Page MenuHomeSoftware Heritage

Define and specify extrinsic origin metadata
Closed, ResolvedPublic

Description

We already have endpoints dealing with them in the storage API (origin_metadata_add and origin_metadata_get_by), but they are not properly documented.

Event Timeline

vlorentz triaged this task as Normal priority.May 23 2019, 11:23 AM
vlorentz created this task.
vlorentz renamed this task from Define and specify origin extrinsic metadata to Define and specify extrinsic origin metadata.May 23 2019, 11:26 AM

After the discussion on extrinsic_metadata this morning with @zack, @vlorentz, @olasd and @douardda, here is a quick recap of the discussion,
feel free to add, comment and rewrite...

  1. the notion of attached extrinsic metadata and independent extrinsic metadata was introduced for comprehension purposes without the necessity to implement
  2. the term metadata provider was discussed and shouldn't be used, we will continue with authority
  3. the distinction between the authority providing the metadata and the tool making it possible, should be documented and reflected in the specs and implementation
  4. two options on how extrinsic metadata can be fetched and kept:
  • crawling a source (authority) and keeping all metadata with its source
metadata_urlmetadata_loader
github.com/foo/bargithub_metadata_loader
gitlab.inria.org/foo/bargitlab_metadata_loader
  • fetching metadata that describes a code repository (potentially in our archive)
origin_urlauthoritytooltime-stampraw_metadata
github.com/foo/bargithub.comgithub_loadertsrm
github.com/foo/barwikidatawikidata_gatherertsrm
github.com/foo/barfsf.orgfsf_gatherertsrm
  1. types of authorities:
    • code hosts
    • deposit clients
    • registries
  1. points to clarify:
    • metadata found from a mirror that kept the data from a different authority (Antelink scenario)
    • do we want to keep metadata found without the associated origin (a.k.a code repository)
    • do we want to document extrinsic metadata about other granularity levels (content, directory, revision, snapshot)? is this type of metadata exists?
    • should we create new tools for lister/loader type named metadata_loader/lister or refactor existing tools?
    • this was not discussed, but there is a table for the providers now called authoritywhere metadata about the providers should be kept in a know metadata schema (D1509#inline-9677)

Actions on D1509:
I propose to abort with this diff and relaunch a new diff taking into account the comments from the discussion, and in particular:

  • specify authority instead of provider and add description of tools
  • specify that raw metadata will be kept anyway before syntax and semantic translation

Here is the current implementation:
swh:1:cnt:ea4b149cd76c67c304425771caa67ec5641a1b64;lines=381-428

zack added a comment.Jun 19 2019, 2:33 PM

Thanks a lot for this recap Morane !

Regarding the two options you mention, I'm pretty sure we decided to go for the second (the 5 columns table, at least conceptually). I'm not sure I understand the first option, nor if it is alternative or in addition to the second.
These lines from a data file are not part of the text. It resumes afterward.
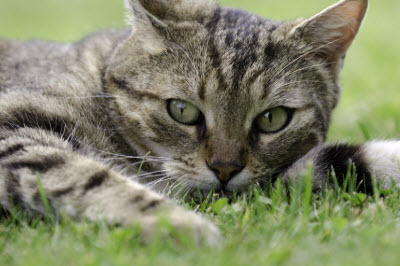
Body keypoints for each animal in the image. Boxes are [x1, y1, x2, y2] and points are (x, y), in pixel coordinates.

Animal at [0, 0, 400, 245]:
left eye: (273, 119)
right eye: (182, 110)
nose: (225, 169)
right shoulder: (12, 130)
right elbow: (86, 177)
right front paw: (183, 227)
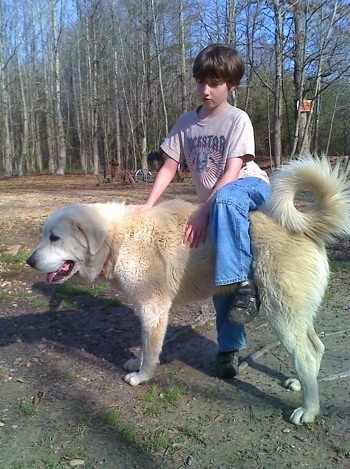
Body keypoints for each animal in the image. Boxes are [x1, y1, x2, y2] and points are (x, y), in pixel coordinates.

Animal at [27, 157, 350, 424]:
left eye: (55, 238)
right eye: (45, 235)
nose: (29, 261)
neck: (118, 238)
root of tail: (306, 227)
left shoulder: (153, 308)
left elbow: (151, 349)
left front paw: (142, 376)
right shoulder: (146, 309)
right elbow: (144, 345)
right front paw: (137, 362)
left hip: (281, 313)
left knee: (305, 355)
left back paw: (308, 410)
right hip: (295, 313)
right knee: (316, 347)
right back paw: (300, 384)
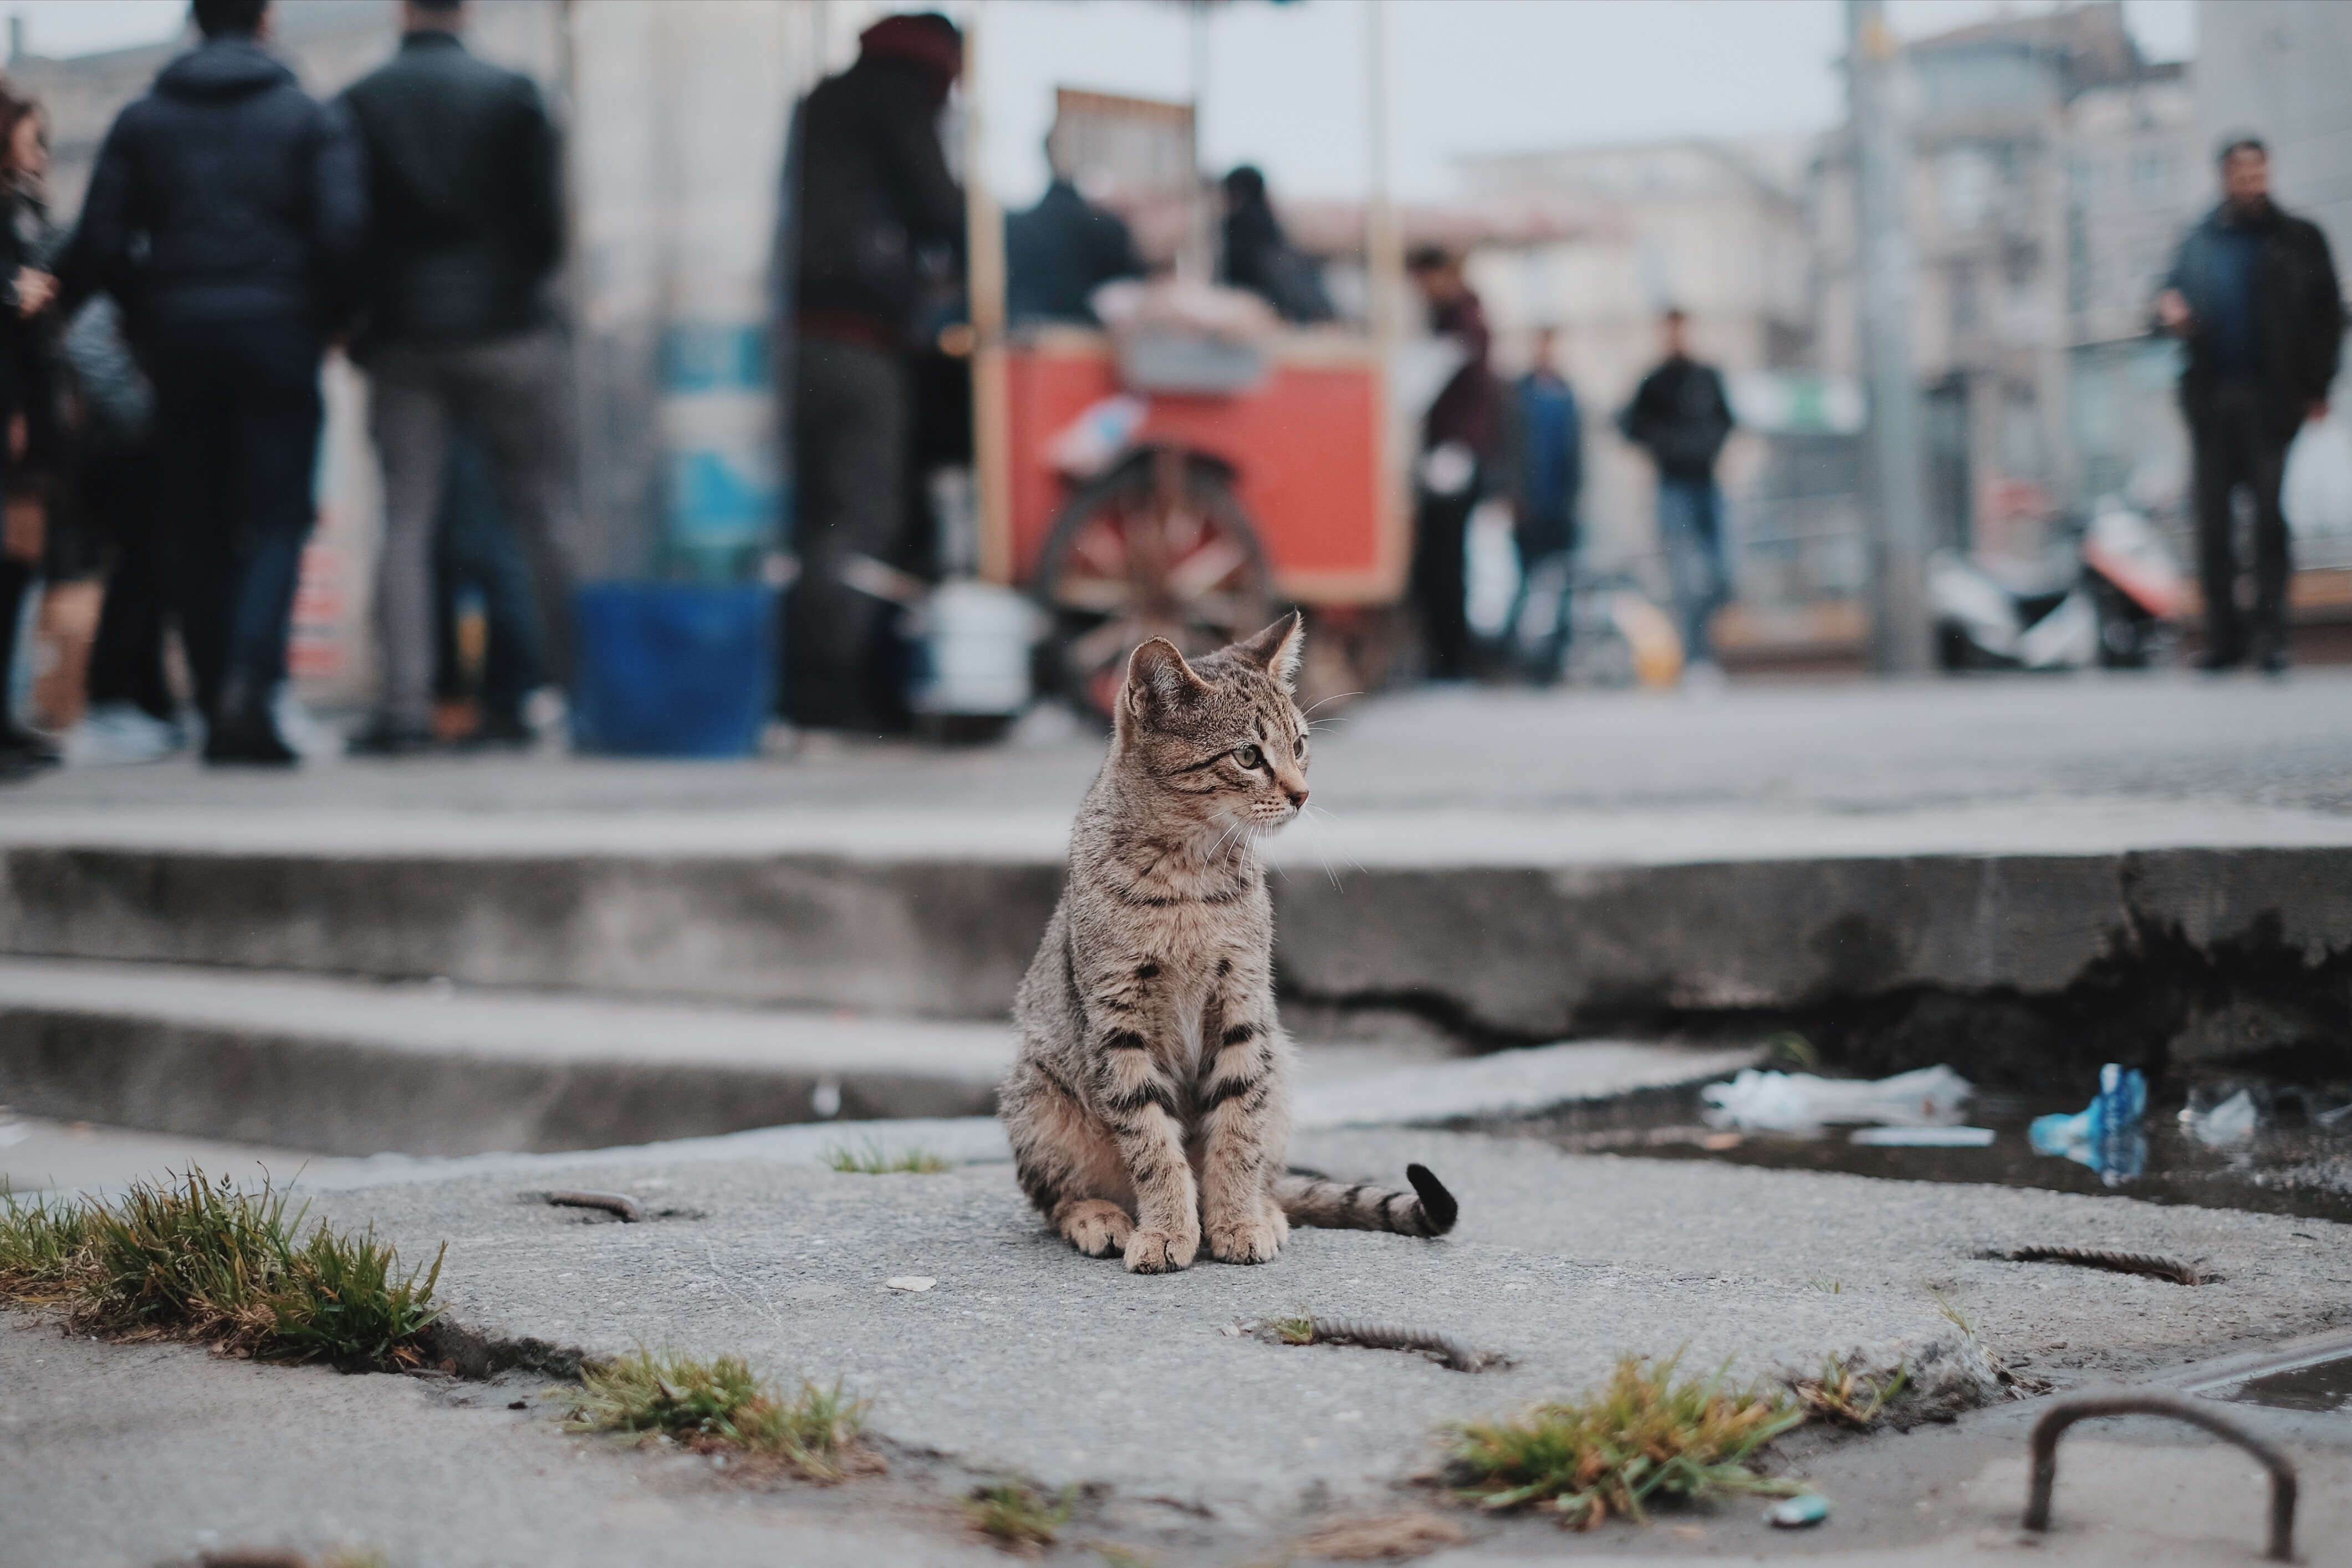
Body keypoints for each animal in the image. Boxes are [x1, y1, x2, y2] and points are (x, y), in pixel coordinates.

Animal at [1007, 611, 1458, 1279]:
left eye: (1300, 745)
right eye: (1248, 755)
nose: (1301, 793)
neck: (1189, 875)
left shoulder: (1244, 1006)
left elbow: (1238, 1131)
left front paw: (1237, 1220)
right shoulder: (1118, 1022)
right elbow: (1151, 1142)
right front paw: (1167, 1229)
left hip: (1281, 1066)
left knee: (1268, 1163)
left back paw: (1264, 1209)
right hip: (1037, 1095)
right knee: (1055, 1196)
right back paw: (1100, 1216)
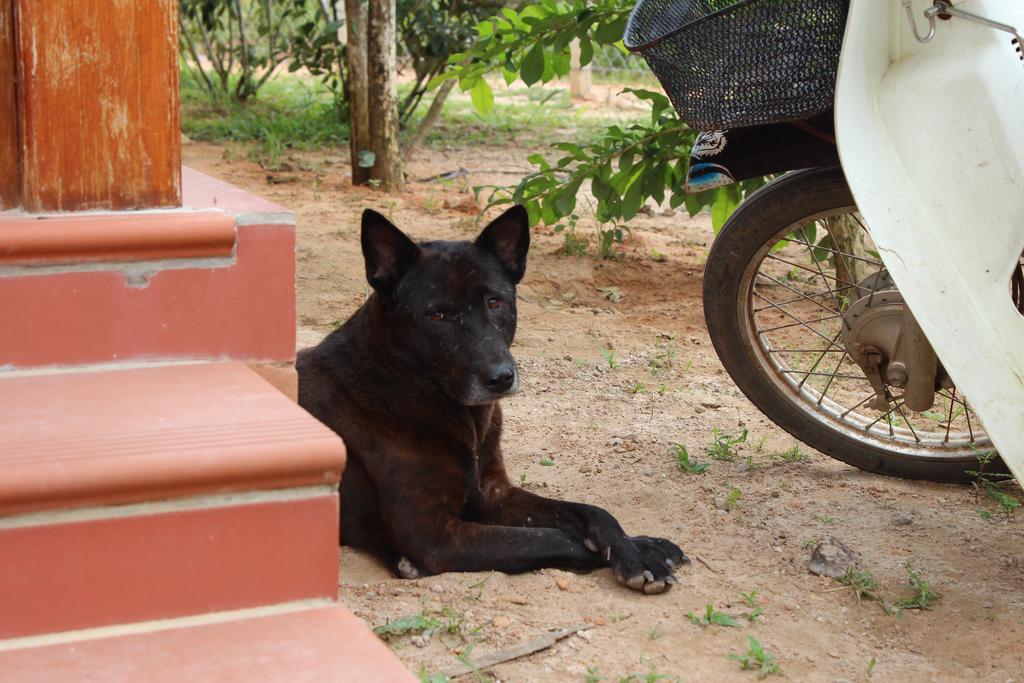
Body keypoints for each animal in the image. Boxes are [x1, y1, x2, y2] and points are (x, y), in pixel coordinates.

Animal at [299, 206, 692, 593]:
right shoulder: (434, 536)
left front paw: (639, 547)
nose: (501, 378)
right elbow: (553, 538)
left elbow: (591, 511)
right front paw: (636, 555)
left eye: (495, 301)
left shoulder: (493, 493)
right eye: (436, 314)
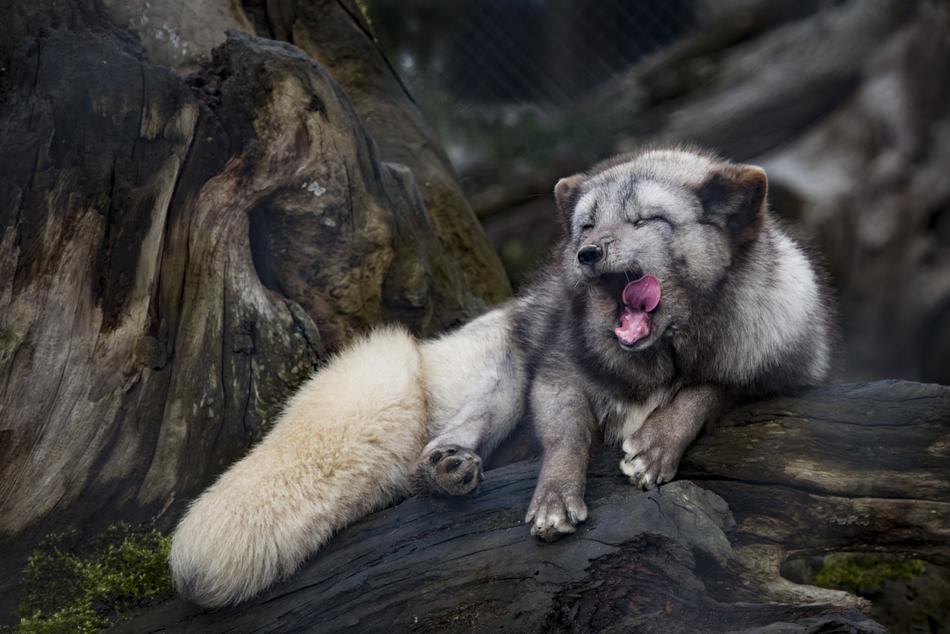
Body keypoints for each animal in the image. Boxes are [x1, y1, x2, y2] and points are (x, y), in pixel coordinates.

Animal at [169, 146, 833, 607]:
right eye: (587, 225)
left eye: (647, 219)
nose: (587, 255)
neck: (656, 362)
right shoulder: (556, 376)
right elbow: (566, 439)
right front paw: (555, 499)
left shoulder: (786, 361)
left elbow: (710, 388)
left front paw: (657, 444)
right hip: (505, 373)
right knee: (431, 453)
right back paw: (448, 467)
As an additional note: we discussed that tool needed a version and/or configuration—similar to what we have for intrinsic metadata indexers (although maybe the actual representation can be improved), and unlike what we do with loading content into the archive (but we agreed that, in theory, we should have version/configuration also for code loaders, the fact we don't is a bug that we do not want to replicate here).

As discussed F2F, I concur we can restart from scratch with D1509, and I'll be happy to review its reincarnation when ready.

@vlorentz I think we can resolve this due to D1614?

vlorentz closed this task as Resolved.Jul 18 2019, 3:23 PM

Indeed